To build a smart robot, we need to teach the robot to explore its environment to determine out what it is physically capable of doing and to figure out how to perform tasks for a human. In this project, we propose an algorithm that automatically teaches a robot how to explore to solve new tasks. As shown in the figure above, a simple approach results in very poor exploration, whereas our method teaches the robot to play with a block.

Environments

Navigation

The agent is spawned at the center of long hallways that extend radially outward. The agent’s task is to navigate to the end of a goal corridor. We can vary the length of the hallway and the number of halls to finely control difficulty of exploration. We consider two types of robots: a 2D point robot and a quadrupedal robot.

Manipulation

A robot controls a gripper to pick and place a block on top of a table surface. The robot’s task is to move the object to a goal location which is not observed by the robot, thus requiring the robot to explore by moving the block to different locations on the table.

Exploration in Actions vs. States

MaxEnt RL [Ziebart 2010] algorithms such as Soft Actor Critic (SAC) [Haarnoja 2018] maximize entropy over actions, which is often motivated as leading to good exploration. In contrast, the State Marginal Matching objective leads to maximizing entropy over states. We hypothesized that exploring in the space of states would be more effective than exploring in the space of actions.
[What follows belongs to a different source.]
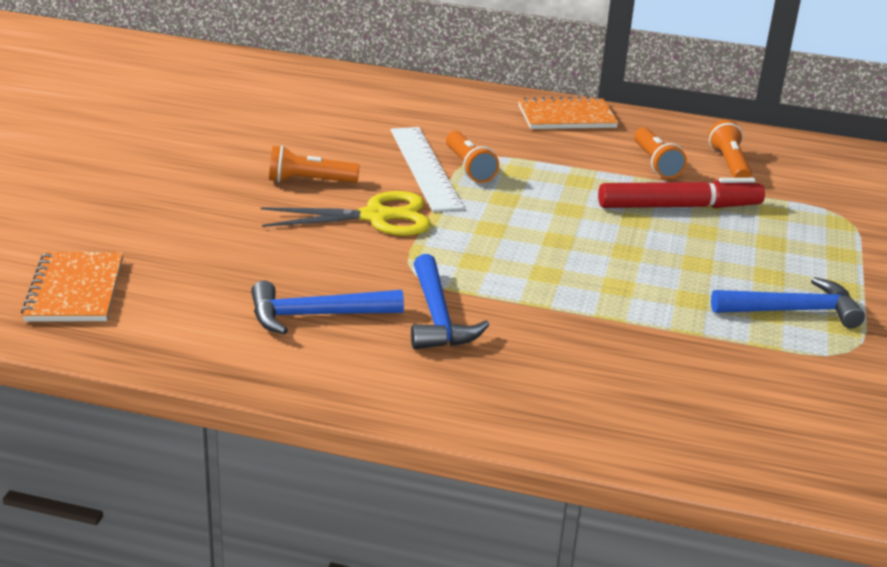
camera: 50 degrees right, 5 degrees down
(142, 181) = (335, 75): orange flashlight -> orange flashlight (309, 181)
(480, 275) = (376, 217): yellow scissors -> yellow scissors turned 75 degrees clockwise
On the navigation task, we measured how each method performed as we increased the exploration difficulty by increasing the number of hallways (# Arms). Our method, which maximizes entropy over states, consistently explores 60% of hallways, whereas MaxEnt RL, which maximizes entropy over actions, rarely visits more than 20% of hallways. Further, using mixtures of policies (N = 3, 5, 10) explores even better.

Comparison with Prior Exploration Methods

Test-time Exploration (Manipulation)

Prior work [Schmidhuber 1991, Bellemare 2016, Burda 2018, Pathak 2017] has proposed a number of mechanisms for exploration in RL. Empirically, we find that State Marginal Matching explores more quickly than baselines in the multi-task setting. (ICM = [Pathak 2017], PC = [Bellemare 2016])

Historical Averaging (Manipulation)

While it is often unclear what objective these exploration bonuses are maximizing, our paper discusses how prior work can be interpreted as almost doing distribution matching, but omitting a crucial historical averaging step (see Section 3.2). Empirically, we show that this historical averaging improves exploration.